Hyrax/Fedora 6 technical discussion
Attendees
@Arran Griffith
@Dan Field
@Nick Steinwachs
@Heather Greer Klein
@Daniel Pierce
@Randall Floyd
Agenda/Notes
Is there still a noticeable difference in performance between Fedora 6 and Postgres? What are the problems?
People want Fedora 6 for the preservation features, but they are hesitant about the perceived performance issues.
All the storage options have something in common – all using LDP (linked data platform, also an ontology) and RDF (resource description framework, ontology for linked data) gems to speak Fedora language. This is how Valkyrie works. Postgres does not have that translation layer in the middle, which makes it always faster. Valkyrie to Postgres is just database.
Not clear how else to talk to the Fedora API without this. Even with the Fedora 6 API, it inherently has to have that middle process.
Daniel helped ID in a performance testing outlier that you can cache and reduce the number of times you reinterpret, to increase the speed.
Cannot be eliminated, only optimized.
Putting metadata and storage into Fedora is now a choice. Can put one or both into Fedora 6. Can optimize them differently.
If a user puts storage and metadata into Fedora with Hyrax/Hyku, is that replacing Postgres? Is it going directly to Fedora? Yes, into RDF predicates. Needs a database in Hyrax, but the metadata is not going in there. The Solr reflection if it has that indexed. If it is done well it could be walked back out if your indexing is correct.

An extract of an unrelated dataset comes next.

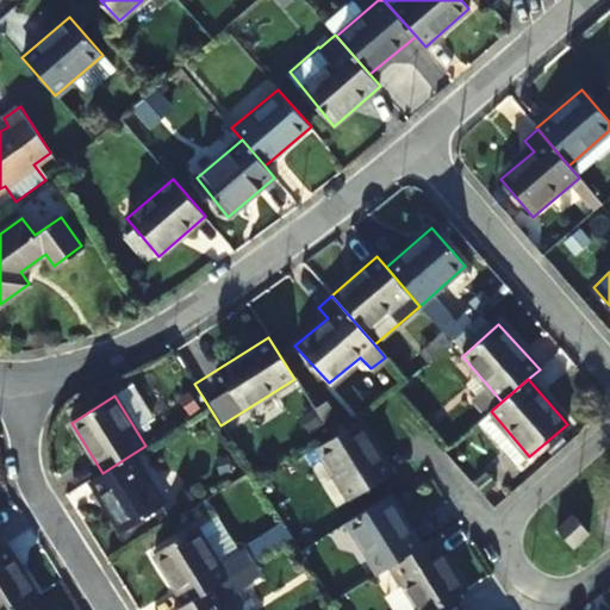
[(337,419),(325,402),(313,408),(325,427),(337,419)]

For performance reasons, you’re hopefully always getting data out of Solr, but that is a dirivitve of Fedora which is your source of truth.

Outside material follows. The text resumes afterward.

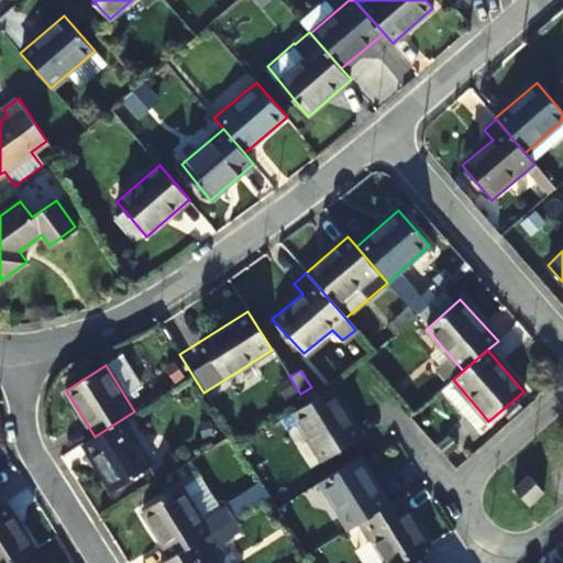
[(361,435),(331,389),(307,404),(293,414),(321,460),(361,435)]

Performance for ingestion - how much better is it for Fedora 6? Can we find a way to get from Fedora 4 to 6 quickly? Are there best practices, is there a way to get Postgres level ingestion performance?
Another barrier that is historical. Notion that Fedora was so bad and unworkable that we need to just go to a database. People found that usually it was the application stack doing repetitive things and Fedora was not the sole blame for that performance. There is an assumption that Postgres = fast.
People want to persist data in OCFL. Want to give what they want, but without performance losses/only marginal losses in exchange for the data persistence.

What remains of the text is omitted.